Provided records below:
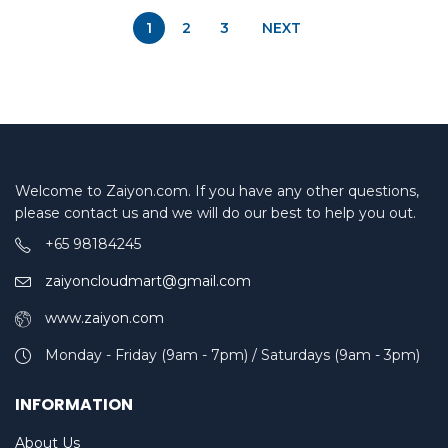
1
2
3
NEXT
Welcome to Zaiyon.com. If you have any other questions,
please contact us and we will do our best to help you out.
+65 98184245
zaiyoncloudmart@gmail.com
www.zaiyon.com
Monday - Friday (9am - 7pm) / Saturdays (9am - 3pm)
INFORMATION
About Us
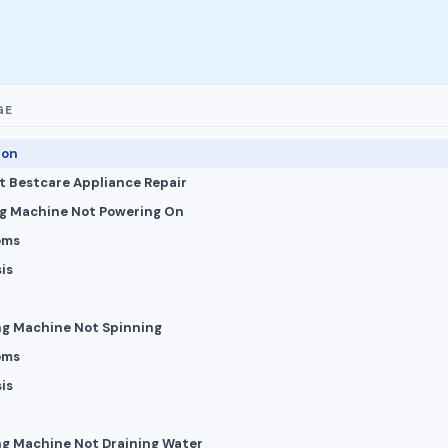
GE
ion
 Bestcare Appliance Repair
ng Machine Not Powering On
oms
is
ng Machine Not Spinning
oms
is
ng Machine Not Draining Water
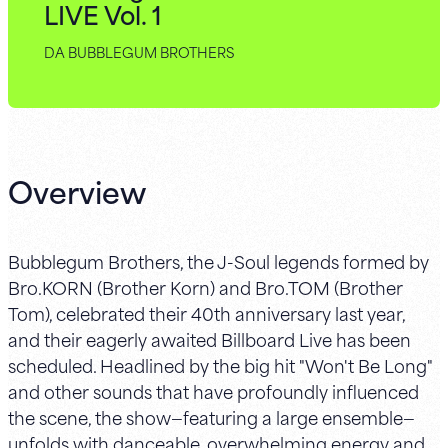
LIVE Vol. 1
DA BUBBLEGUM BROTHERS
Overview
Bubblegum Brothers, the J-Soul legends formed by
Bro.KORN (Brother Korn) and Bro.TOM (Brother
Tom), celebrated their 40th anniversary last year,
and their eagerly awaited Billboard Live has been
scheduled. Headlined by the big hit "Won't Be Long"
and other sounds that have profoundly influenced
the scene, the show—featuring a large ensemble—
unfolds with danceable, overwhelming energy and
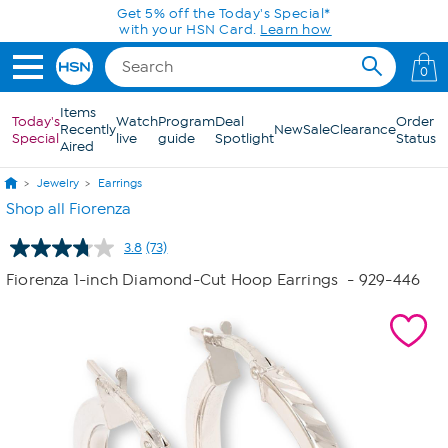
Skip to Main Content
0
Items
Today's
Watch
Program
Deal
Order
Recently
New
Sale
Clearance
Special
live
guide
Spotlight
Status
Aired
Jewelry
Earrings
Shop all Fiorenza
3.8
(73)
Read
73
Fiorenza 1-inch Diamond-Cut Hoop Earrings
- 929-446
Reviews.
Same
page
link.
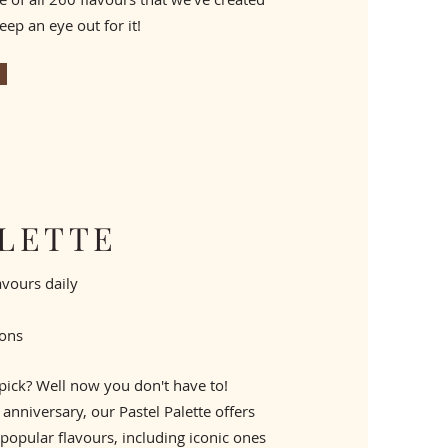
eep an eye out for it!
ALETTE
lavours daily
sons
 pick? Well now you don't have to!
anniversary, our Pastel Palette offers ​
popular flavours, including iconic ones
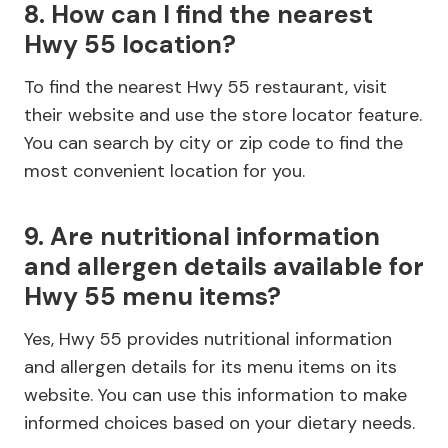
8. How can I find the nearest
Hwy 55 location?
To find the nearest Hwy 55 restaurant, visit
their website and use the store locator feature.
You can search by city or zip code to find the
most convenient location for you.
9. Are nutritional information
and allergen details available for
Hwy 55 menu items?
Yes, Hwy 55 provides nutritional information
and allergen details for its menu items on its
website. You can use this information to make
informed choices based on your dietary needs.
End of Provided records.
## What is required
Write out the text from all the rows above as a JSON list of strings, one string per line, skipping blank lines. Leave the pictures out of the answer.

## Written answer
[
  "1",
  "2",
  "3",
  "NEXT",
  "Welcome to Zaiyon.com. If you have any other questions,",
  "please contact us and we will do our best to help you out.",
  "+65 98184245",
  "zaiyoncloudmart@gmail.com",
  "www.zaiyon.com",
  "Monday - Friday (9am - 7pm) / Saturdays (9am - 3pm)",
  "INFORMATION",
  "About Us",
  "GE",
  "ion",
  " Bestcare Appliance Repair",
  "ng Machine Not Powering On",
  "oms",
  "is",
  "ng Machine Not Spinning",
  "oms",
  "is",
  "ng Machine Not Draining Water",
  "LIVE Vol. 1",
  "DA BUBBLEGUM BROTHERS",
  "Overview",
  "Bubblegum Brothers, the J-Soul legends formed by",
  "Bro.KORN (Brother Korn) and Bro.TOM (Brother",
  "Tom), celebrated their 40th anniversary last year,",
  "and their eagerly awaited Billboard Live has been",
  "scheduled. Headlined by the big hit \"Won't Be Long\"",
  "and other sounds that have profoundly influenced",
  "the scene, the show—featuring a large ensemble—",
  "unfolds with danceable, overwhelming energy and",
  "Skip to Main Content",
  "0",
  "Items",
  "Today's",
  "Watch",
  "Program",
  "Deal",
  "Order",
  "Recently",
  "New",
  "Sale",
  "Clearance",
  "Special",
  "live",
  "guide",
  "Spotlight",
  "Status",
  "Aired",
  "Jewelry",
  "Earrings",
  "Shop all Fiorenza",
  "3.8",
  "(73)",
  "Read",
  "73",
  "Fiorenza 1-inch Diamond-Cut Hoop Earrings",
  "- 929-446",
  "Reviews.",
  "Same",
  "page",
  "link.",
  "eep an eye out for it!",
  "ALETTE",
  "lavours daily",
  "sons",
  " pick? Well now you don't have to!",
  "anniversary, our Pastel Palette offers ​",
  "popular flavours, including iconic ones",
  "8. How can I find the nearest",
  "Hwy 55 location?",
  "To find the nearest Hwy 55 restaurant, visit",
  "their website and use the store locator feature.",
  "You can search by city or zip code to find the",
  "most convenient location for you.",
  "9. Are nutritional information",
  "and allergen details available for",
  "Hwy 55 menu items?",
  "Yes, Hwy 55 provides nutritional information",
  "and allergen details for its menu items on its",
  "website. You can use this information to make",
  "informed choices based on your dietary needs."
]